▶ [Recorded data]:
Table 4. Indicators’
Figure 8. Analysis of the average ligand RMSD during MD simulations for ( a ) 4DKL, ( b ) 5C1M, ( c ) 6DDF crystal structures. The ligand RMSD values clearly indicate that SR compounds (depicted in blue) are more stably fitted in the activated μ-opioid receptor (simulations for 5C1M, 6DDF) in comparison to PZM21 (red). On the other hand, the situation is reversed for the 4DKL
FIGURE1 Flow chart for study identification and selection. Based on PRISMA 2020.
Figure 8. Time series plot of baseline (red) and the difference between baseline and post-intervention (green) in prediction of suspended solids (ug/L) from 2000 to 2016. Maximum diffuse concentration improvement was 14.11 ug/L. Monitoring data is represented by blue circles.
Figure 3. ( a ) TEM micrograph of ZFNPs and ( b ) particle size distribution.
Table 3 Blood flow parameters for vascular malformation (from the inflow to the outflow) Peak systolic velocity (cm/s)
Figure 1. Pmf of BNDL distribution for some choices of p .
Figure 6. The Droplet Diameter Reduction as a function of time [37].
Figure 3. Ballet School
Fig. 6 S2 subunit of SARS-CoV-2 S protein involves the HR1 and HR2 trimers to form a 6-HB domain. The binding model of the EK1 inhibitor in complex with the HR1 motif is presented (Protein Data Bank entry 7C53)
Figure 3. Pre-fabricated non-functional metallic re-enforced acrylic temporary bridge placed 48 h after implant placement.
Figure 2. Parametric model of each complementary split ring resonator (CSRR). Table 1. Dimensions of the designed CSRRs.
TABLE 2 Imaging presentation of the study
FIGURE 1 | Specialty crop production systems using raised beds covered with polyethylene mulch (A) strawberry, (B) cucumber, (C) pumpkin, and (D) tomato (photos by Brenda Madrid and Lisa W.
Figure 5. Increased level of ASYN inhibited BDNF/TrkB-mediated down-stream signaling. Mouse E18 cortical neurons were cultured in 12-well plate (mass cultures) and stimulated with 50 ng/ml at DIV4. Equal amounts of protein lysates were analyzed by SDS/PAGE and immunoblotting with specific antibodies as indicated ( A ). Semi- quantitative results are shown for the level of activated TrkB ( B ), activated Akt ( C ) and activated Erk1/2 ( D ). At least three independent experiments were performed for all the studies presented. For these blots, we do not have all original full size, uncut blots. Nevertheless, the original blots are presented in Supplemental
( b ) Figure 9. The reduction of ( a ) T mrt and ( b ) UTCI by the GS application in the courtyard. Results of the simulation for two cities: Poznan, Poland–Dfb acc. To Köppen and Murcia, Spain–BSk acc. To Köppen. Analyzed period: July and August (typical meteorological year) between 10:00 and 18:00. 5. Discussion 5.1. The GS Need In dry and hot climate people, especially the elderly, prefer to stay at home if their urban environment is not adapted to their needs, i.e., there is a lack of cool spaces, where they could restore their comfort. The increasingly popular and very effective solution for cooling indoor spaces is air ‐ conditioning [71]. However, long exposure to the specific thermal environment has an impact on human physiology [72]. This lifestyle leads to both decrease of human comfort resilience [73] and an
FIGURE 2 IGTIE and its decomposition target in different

▶ [Task goal]:
In the records above, count the lines that contain the word "from" and state only that count.

▶ [Written answer]:
2